With Dr Bernie Hogan, and Professor Vili Lehdonvirta
Date & Time:
09:45 - 16:00,
Monday 24 November, 2014


In this intensive one-day course, we will use the iPython web interface to collect data from Reddit and Twitter. We will discuss issues with data formats, APIs, authentication and strategies for the non-coder.

For this course we do recommend a basic familiarity with Python. That said, a working familiarity is not necessary since all of the code required to capture Reddit posts and Tweets will be presented in class using simple step-by-step instructions.

This course will be especially helpful to students with limited familiarity with programming who believe that accessing data from the web will be important to their dissertation or postdoctoral research. While we may not be able to solve the student’s specific data needs, exposure to this sort of workflow will help the student plan and execute their Internet-based research design.

Students taking this one-day course may wish to consider also taking our second one-day course, “Analyzing data with crowds”, in which they learn how to code the data they have acquired in a scalable manner using crowdsourcing.

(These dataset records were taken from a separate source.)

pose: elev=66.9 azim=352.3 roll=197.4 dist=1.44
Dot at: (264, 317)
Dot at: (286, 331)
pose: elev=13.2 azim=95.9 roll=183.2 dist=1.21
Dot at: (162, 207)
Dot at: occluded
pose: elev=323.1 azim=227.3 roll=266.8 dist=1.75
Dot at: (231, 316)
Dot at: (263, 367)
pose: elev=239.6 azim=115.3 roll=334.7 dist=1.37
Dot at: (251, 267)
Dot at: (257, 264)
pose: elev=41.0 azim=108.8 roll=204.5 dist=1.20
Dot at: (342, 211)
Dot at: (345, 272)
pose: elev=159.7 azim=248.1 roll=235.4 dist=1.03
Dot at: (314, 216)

Part 1 Digital Social Research as a concept. (1 hour)
Part 2 IPython as a working environment. (1 hour)
[Break for lunch]  
Part 3 APIs and data access. (1 hours)
Part 4 Downloading and viewing data. (2 hours)

**Attendees should note that they will need to bring their own laptop to the session. If you aren’t able to supply your own laptop, please email as there are a limited number available to borrow within the department.